> **Work to be completed**:
Give back exactly the lines of the data below, starting with the line that has "neck: (523, 153)" and going on through the line that has "left hip: (795, 638)".
______
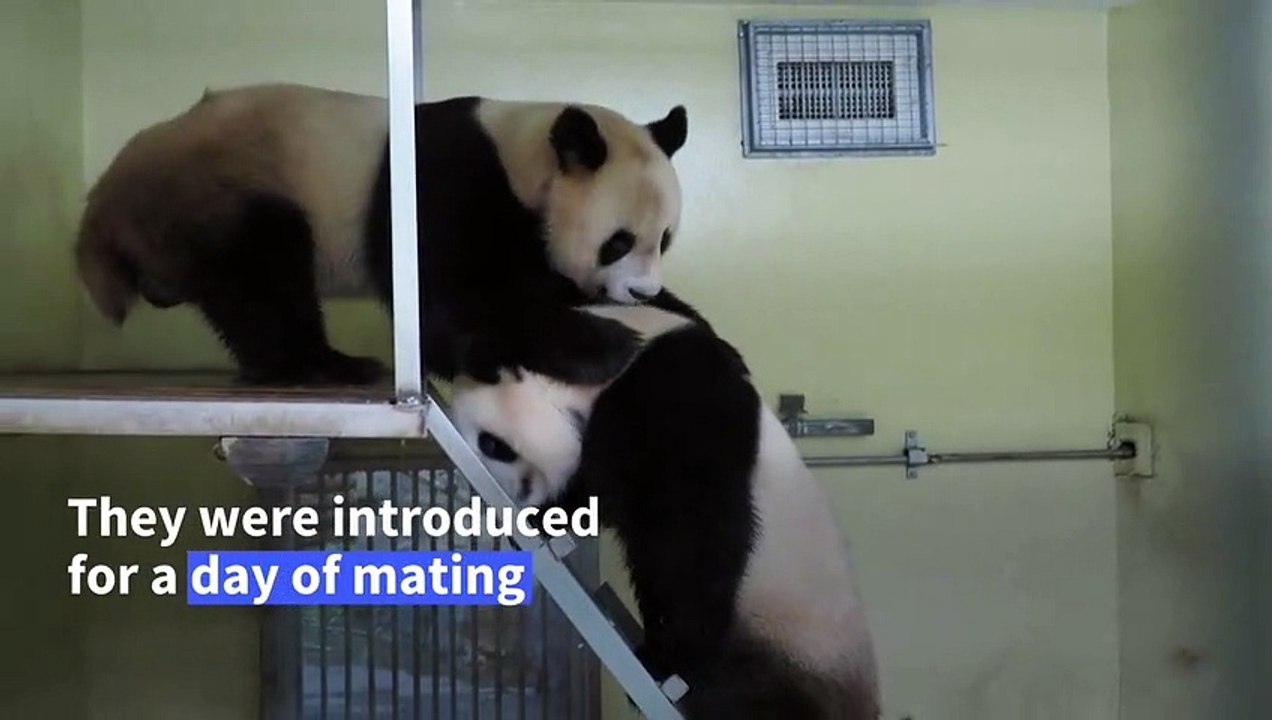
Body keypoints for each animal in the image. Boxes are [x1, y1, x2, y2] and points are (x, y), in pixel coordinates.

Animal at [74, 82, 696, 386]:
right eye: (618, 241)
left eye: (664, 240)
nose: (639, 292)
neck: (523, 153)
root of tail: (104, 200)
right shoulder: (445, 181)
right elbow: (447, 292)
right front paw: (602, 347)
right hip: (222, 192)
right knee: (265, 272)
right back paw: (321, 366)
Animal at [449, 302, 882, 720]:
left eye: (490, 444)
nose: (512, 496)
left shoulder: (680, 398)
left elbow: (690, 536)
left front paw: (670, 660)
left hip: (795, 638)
______
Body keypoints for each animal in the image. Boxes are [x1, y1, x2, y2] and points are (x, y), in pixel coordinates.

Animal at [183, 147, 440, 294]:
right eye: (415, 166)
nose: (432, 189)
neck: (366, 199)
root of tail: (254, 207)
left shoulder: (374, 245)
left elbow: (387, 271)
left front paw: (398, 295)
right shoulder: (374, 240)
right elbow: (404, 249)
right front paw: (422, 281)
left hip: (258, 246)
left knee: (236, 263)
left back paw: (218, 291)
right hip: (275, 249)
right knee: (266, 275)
______
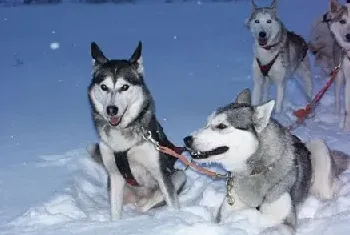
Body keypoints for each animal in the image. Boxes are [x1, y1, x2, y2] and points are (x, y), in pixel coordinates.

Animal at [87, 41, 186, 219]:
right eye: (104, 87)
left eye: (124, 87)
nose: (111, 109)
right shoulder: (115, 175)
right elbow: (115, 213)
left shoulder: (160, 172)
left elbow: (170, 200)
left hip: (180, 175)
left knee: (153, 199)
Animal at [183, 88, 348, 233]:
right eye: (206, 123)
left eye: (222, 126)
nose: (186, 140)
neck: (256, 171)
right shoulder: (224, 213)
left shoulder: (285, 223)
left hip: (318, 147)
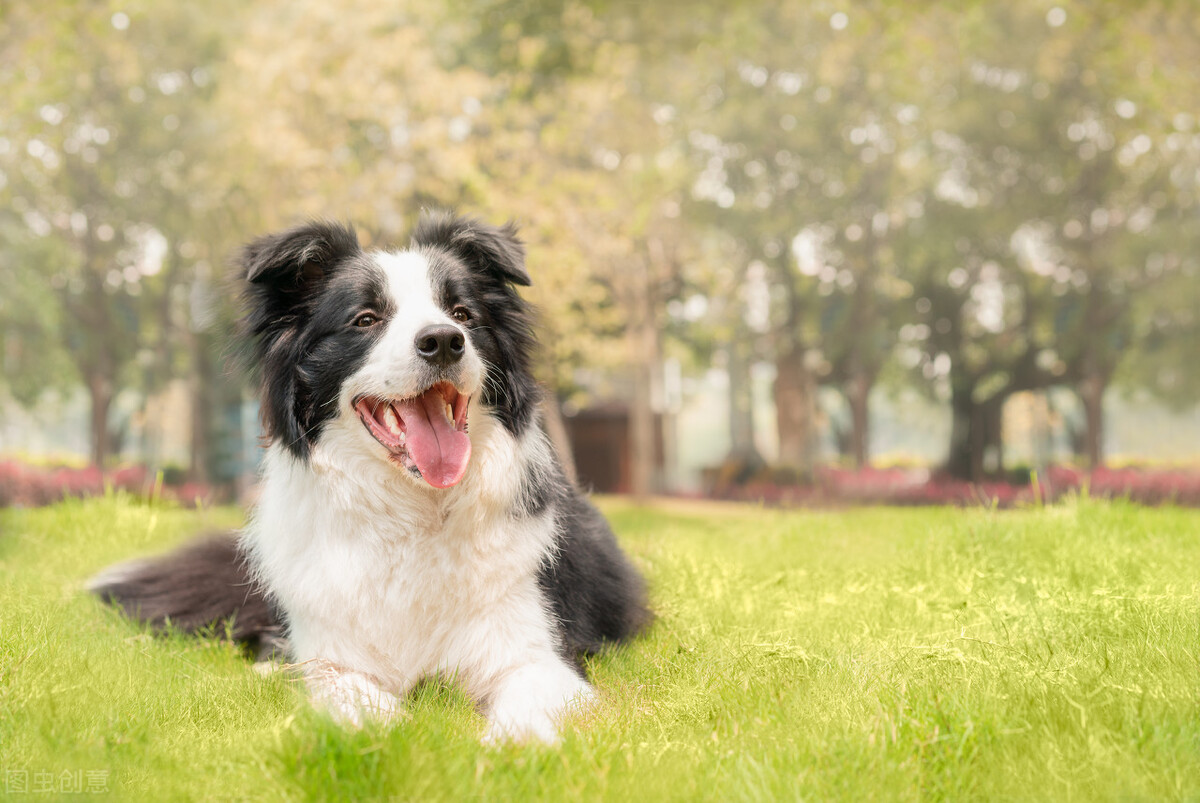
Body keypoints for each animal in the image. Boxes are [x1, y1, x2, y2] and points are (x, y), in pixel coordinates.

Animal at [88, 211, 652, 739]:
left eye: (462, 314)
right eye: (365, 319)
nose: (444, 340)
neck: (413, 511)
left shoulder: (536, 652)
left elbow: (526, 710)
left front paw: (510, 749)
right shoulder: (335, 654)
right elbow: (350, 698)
______
> **Answer to this task**:
neck: (523, 153)
root of tail: (104, 200)
right shoulder: (445, 181)
right elbow: (447, 292)
right front paw: (602, 347)
right hip: (222, 192)
right knee: (265, 272)
right back paw: (321, 366)
Animal at [449, 302, 882, 720]:
left eye: (490, 444)
nose: (512, 496)
left shoulder: (680, 398)
left elbow: (690, 536)
left front paw: (670, 660)
left hip: (795, 638)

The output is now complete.